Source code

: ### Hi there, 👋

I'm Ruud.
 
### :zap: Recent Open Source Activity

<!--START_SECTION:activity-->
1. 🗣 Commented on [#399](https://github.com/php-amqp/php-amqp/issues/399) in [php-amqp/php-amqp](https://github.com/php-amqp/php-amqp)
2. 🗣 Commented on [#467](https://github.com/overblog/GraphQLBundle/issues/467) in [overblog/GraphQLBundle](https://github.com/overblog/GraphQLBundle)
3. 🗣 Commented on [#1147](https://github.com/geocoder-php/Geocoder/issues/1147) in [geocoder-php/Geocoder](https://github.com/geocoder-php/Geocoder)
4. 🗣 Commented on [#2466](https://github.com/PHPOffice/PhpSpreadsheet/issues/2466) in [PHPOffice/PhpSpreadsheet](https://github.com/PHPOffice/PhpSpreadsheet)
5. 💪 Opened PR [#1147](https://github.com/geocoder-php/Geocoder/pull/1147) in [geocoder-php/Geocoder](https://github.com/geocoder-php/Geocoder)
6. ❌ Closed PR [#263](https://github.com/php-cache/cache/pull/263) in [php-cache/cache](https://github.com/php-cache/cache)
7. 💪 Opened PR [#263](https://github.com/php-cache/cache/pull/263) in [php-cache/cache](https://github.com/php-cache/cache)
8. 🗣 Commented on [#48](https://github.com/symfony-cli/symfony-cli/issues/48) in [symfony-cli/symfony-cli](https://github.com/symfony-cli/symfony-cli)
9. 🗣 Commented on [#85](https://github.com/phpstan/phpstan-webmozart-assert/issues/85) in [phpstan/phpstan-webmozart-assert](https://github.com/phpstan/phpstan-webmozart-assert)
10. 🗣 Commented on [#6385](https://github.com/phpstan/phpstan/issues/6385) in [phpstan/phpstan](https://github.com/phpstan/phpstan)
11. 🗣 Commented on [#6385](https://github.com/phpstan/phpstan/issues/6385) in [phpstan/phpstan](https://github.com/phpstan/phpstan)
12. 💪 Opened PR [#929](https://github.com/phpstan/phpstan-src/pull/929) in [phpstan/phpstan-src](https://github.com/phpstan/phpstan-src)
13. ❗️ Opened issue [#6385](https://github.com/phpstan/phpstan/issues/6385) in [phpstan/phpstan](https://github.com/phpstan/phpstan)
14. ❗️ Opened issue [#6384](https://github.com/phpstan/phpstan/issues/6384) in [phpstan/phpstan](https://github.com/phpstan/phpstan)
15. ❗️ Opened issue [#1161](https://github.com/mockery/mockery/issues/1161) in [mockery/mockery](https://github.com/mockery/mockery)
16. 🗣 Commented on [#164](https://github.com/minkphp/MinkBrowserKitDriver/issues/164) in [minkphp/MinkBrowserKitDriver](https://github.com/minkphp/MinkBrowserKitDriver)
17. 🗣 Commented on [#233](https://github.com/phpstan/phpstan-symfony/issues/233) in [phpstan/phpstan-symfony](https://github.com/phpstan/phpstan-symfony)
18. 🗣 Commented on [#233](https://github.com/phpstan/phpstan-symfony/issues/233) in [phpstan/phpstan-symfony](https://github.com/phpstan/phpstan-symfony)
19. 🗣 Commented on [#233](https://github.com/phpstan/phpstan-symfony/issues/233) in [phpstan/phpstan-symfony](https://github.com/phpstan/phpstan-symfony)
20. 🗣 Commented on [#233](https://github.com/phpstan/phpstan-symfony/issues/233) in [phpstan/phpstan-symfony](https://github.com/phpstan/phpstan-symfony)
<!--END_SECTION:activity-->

########

Return, from the entries, each line that holds "Source".

Source code
### :zap: Recent Open Source Activity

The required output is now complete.